I recently travelled to York to attend the yearly Spring DevOps conference run by FLOSS UK. Here’s a quick overview of the talks I attended on the first day.
Jon Leach “Docker: Please contain your excitement”
Jon gave us a crash course introduction into Linux namespaces and an overview of the various types of namespace. He then went into Linux cgroups and how the combination of cgroups and namespaces enable lightweight containerisation in Linux. We got a quick introduction into LXC as an example of an early containerisation scheme before moving onto Docker. He then took us through the tools that Docker provide to enable building and sharing of container images and how to create reproducible container builds using dockerfiles.
David Profitt “Enhancing SSH for Security and Utility”
David told us about the various configuration files available to users of OpenSSH that configure behaviour of both client and server sides. He went through useful options for the client-side “.ssh/config” file and provided useful information on generating and distributing user-generated SSH keys as well as an overview of the options that can restrict what SSH keys can do from the server side.
In the server config he gave us an overview of useful options for locking down configurations and how to target specific configuration options using the “Match” keyword. Finally, there was additional information on how to provide a more secure “chrootable” SFTP environment by changing the default sftp-server process in the server configuration.
Julien Pivotto “Shipping your product with Puppet code”

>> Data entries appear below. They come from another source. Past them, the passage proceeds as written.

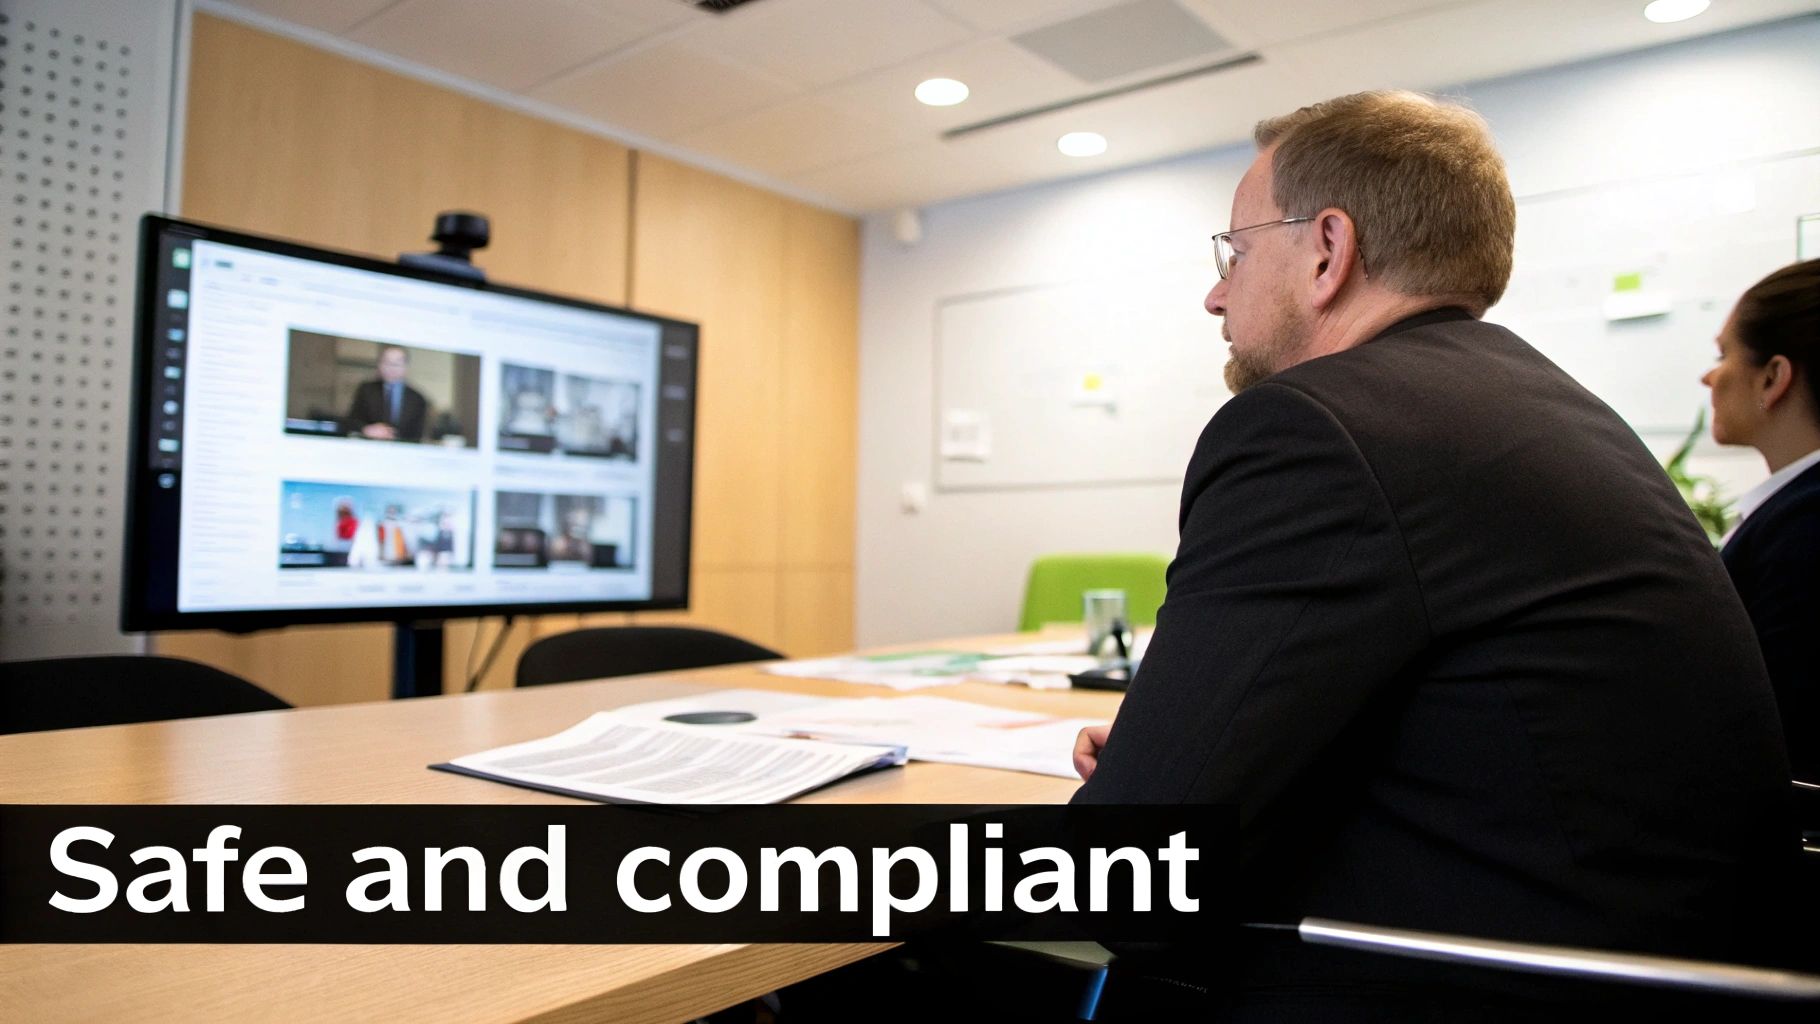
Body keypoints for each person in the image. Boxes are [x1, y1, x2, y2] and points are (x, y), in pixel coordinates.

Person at [1069, 91, 1792, 1011]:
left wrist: (1144, 784)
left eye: (1236, 253)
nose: (1216, 292)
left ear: (1328, 250)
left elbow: (1131, 877)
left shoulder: (1315, 428)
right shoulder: (1552, 409)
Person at [1704, 259, 1820, 782]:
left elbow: (1775, 727)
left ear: (1773, 377)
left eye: (1724, 353)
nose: (1709, 375)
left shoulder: (1802, 532)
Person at [343, 345, 428, 442]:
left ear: (406, 367)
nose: (391, 368)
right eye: (386, 362)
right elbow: (350, 421)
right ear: (379, 364)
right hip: (369, 446)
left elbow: (417, 436)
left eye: (396, 364)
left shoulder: (417, 399)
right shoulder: (366, 390)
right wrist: (366, 429)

Julien took us through the problems that you can encounter shipping software code in this age of virtualisation, containers and cloud infrastructure. Challenges such as distribution, hardware and software dependencies, upgrades and ongoing maintenance all need to be addressed. By using a configuration management tool such as Puppet you can design a single distribution package that is flexible enough to adapt to any environment and provide a mechanism to support and maintain the software after installation. He then went through some recommendations on how the Puppet modules should be designed to support this function.

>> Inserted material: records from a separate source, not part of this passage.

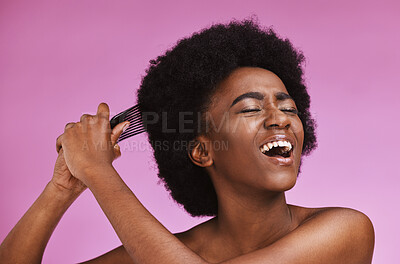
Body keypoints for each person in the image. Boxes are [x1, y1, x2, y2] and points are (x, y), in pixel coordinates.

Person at [0, 18, 374, 264]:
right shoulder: (157, 252)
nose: (280, 120)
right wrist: (61, 188)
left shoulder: (344, 230)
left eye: (289, 108)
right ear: (201, 150)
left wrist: (99, 172)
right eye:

Nick Moriarty “Puppet as a legacy system”
Nick talked us through York University’s current project to migrate their Puppet 2.7-based infrastructure to Puppet 3. He talked through the challenges of maintaining their existing Puppet repository (~130 modules) for an infrastructure that included a range of Linux distributions and versions.
They also decided that they wanted to move to a more “common” Puppet infrastructure setup using tools such as Git for the module repository management and Apache+Passenger for the Puppet master. By moving to a more standard platform they increase the amount of community support and resources available to them.
Pieter Baele “Linux centralized identity and authentication interoperability with AD”
Pieter took us through the history of Unix directory services in his organisation and the process they went through for selecting a new directory service that could interoperate with their Active Directory. After evaluating several options they went with OpenDJ as it provided several advantages including easy configuration, native replication and a RESTful interface for making changes. He then took us through recommendations for a basic directory layout (as flat as possible!) and how to configure clients to use the new directory.
A typically frantic session covering everything from research into animal behaviour(!), provisioning web hosting platforms on the fly with Jenkins & Ansible to bash shortcuts you never knew you needed.